▸ **ABOUT THIS EXERCISE**:
According to the article on IoT hardware spending, how many new devices will come online every hour in five years?

▸ **SELECTED PASSAGE**:
=-=-=-=-=
Spending on Internet of Things (IoT) hardware will exceed $2.5 million every minute in 2016

The IT industry is being driven by digital business, and an environment driven by a connected world. Gartner predicts spending on Internet of Things (IoT) hardware will exceed $2.5 million every minute in 2016. Mike Harris, group vice president at Gartner, explained today to an audience of more than 1,000 CIOs and IT leaders at the sold out Gartner Symposium/ITxpo, that interconnections, relationships, and algorithms are defining the future of business.

"In five years, 1 million new devices will come online every hour. These interconnections are creating billions of new relationships. These relationships are not driven solely by data, but algorithms," said Partha Iyengar, distinguished analyst and head of research at Gartner India. "Data is inherently dumb. It doesn't actually do anything unless you know how to use it; how to act with it. Algorithms are where the real value lies. Algorithms define action. Dynamic algorithms are the core of new customer interactions."

The algorithmic economy will power the next great leap in machine-to-machine evolution in the Internet of Things. Products and services will be defined by the sophistication of their algorithms and services. Organizations will be valued, not just on their big data, but the algorithms that turn that data into actions, and ultimately impact customers.

"India will continue to be the fastest growing IT market for the second year in succession and will continue growing to total $87.67 billion by the end of 2019," said Aman Munglani, research director at Gartner. "India is currently the third largest IT market in Asia/Pacific, and by 2019 India will become the second-largest IT market within the Asia/Pacific region, following China."
=-=-=-=-=
▸ **INFORMATION PROVIDED**:
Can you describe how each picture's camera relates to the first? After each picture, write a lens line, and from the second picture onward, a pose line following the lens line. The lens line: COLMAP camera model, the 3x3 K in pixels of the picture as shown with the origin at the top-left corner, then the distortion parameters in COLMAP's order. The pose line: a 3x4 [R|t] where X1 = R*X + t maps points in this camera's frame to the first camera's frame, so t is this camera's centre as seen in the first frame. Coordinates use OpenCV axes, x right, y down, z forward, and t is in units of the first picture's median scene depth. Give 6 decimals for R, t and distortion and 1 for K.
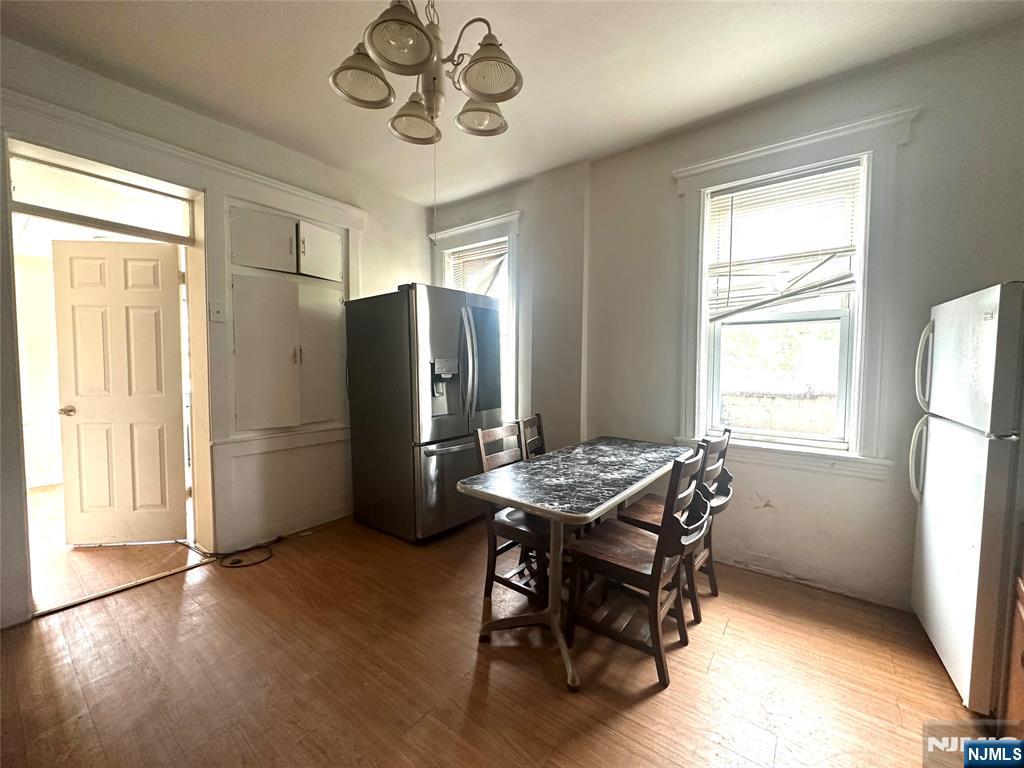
=-=-=-=-=
▸ **WRITTEN ANSWER**:
1 million new devices will come online every hour.